Willem van Hanegem

Willem van Hanegem was born in Breskens in 1944 at the height of the German occupation of the Netherlands.  The war left terrible scars on his family as young Wim lost his father and two brothers in bombing raids.  His father died heroically as he used his body to shield an infant from the blasts.  As a result of these losses, van Hanegem’s youth was difficult but his extraordinary talent for football and tough character drove him to attain success as one of the leading football players of his time.

The young van Hanegem had little interest in school and rarely applied himself.  He had no great interest in football either.  At the age of fourteen he left school and began a series of odd jobs, most of which ended badly for the Zeeuw.  His discovery came one day when he was spotted kicking a football with great touch by the trainer of a local club, Velox.  He invited van Hanegem to join his team and the beginning of a career was launched.  Van Hanegem proved to be handful for the amateur club which sold him to Xerxes.  Here van Hanegem began to develop into one of the country’s best players.  In 1968 he was the second highest scorer in the league, an amazing feat for a midfielder known for his strong defensive skills.  Van Hanegem, however,  remained uncontrollable by his coaches and the referees.  It was at Xerxes, in 1968, that van Hanegem was 

selected for his first match with Oranje, and before long he was sold to Feyenoord.  In Rotterdam he finally got a taste of the fields of international club football as the team stormed through the rounds of the European Cup in the 1969-1970 season. Van Hanegem was benefiting tremendously from playing along side the great Coen Moulijn.  The Feyenoord of the late Sixties was constantly challenging Ajax for the hegemony of the Dutch competition.  As Moulijn’s influence on Feyenoord waned, it was Wim van Hanegem who rose to succeed him and eventually became the footballer the most associated with the Rotterdam club.  But in the beginning the supporters were cool towards van Hanegem as no one really knew what to make of this difficult, dark Zeeuw.  But van Hanegem had such an immense skill that he won over his detractors. When Ajax failed to win in the Final of the 1969 European Cup, van Hanegem and Feyenoord created their own chance at going one up on their Amsterdam rivals.  The Feyenoorders seized the occasion and won the most coveted European title the following season.  Van Hanegem was pivotal in the club’s 1970 European Cup triumph over Glasgow Celtic. a feat which was followed up with the World Cup for Clubs success.  He later led Feyenoord in capturing the UEFA Cup in 1974. 

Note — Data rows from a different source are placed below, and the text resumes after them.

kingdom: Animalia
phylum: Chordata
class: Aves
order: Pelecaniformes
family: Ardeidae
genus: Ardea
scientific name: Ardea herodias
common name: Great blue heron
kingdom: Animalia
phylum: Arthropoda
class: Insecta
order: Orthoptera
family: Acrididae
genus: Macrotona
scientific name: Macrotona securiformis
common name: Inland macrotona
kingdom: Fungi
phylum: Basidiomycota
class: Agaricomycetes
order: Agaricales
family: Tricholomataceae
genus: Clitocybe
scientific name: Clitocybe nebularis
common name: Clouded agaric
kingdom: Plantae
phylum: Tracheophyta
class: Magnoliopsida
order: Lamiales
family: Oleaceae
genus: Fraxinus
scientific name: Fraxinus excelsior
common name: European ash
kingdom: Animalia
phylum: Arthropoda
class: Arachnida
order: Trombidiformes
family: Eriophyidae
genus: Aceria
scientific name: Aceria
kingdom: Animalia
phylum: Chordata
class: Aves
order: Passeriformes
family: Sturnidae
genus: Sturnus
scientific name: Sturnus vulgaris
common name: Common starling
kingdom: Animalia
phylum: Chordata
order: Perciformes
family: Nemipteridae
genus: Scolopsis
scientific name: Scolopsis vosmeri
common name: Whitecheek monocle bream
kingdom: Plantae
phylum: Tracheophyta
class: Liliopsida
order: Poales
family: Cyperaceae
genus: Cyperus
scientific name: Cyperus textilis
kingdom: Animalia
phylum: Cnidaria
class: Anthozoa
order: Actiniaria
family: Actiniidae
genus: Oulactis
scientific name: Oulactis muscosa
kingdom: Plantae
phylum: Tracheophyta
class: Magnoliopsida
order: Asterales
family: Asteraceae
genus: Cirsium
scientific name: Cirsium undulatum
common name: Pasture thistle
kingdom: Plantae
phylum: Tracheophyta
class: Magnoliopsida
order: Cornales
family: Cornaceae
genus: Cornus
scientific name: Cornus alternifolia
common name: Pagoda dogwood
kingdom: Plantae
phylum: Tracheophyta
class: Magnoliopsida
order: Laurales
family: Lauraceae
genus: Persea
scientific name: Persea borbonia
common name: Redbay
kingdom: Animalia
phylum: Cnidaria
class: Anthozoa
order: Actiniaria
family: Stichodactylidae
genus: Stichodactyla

Van Hanegem’s international career with Oranje had continued into the Seventies as he had developed into one of the best players in the country.  By the 1974 World Cup he stood out as one of great stars of perhaps Holland’s best national team to date.  He played an excellent tournament but took the defeat against the Germans particularly hard.  He would play one more tournament for Holland in the 1976 European Championship.   His refusal to kick-off after a dubious goal in the Semi-Final is legendary.  The Czechs had scored after a ridiculous decision by the referee to play on.  Back at the center of the field, van Hanegem put his foot on the ball and refused to kick off.  The referee instructed him to kick off several times only to hear van Hanegem ask “why?”  The referee then told van Hanegem to approach him, which he promptly refused.  Van Hanegem told the referee to come to him.  The result was a red card.  It was remarkable incident.  But it showed a character that could not be intimidated by anyone, in any situation. 


Van Hanegem retired shortly before the World Cup in Argentina and his absence was widely felt.  After hanging up his boots, van Hanegem embarked on successful training career, most notably at Feyenoord.  His former trainer in Rotterdam, Ernst Happel, said of him “that even if I live to be a hundred years old, I will never meet another phenomenon like Willem van Hanegem.”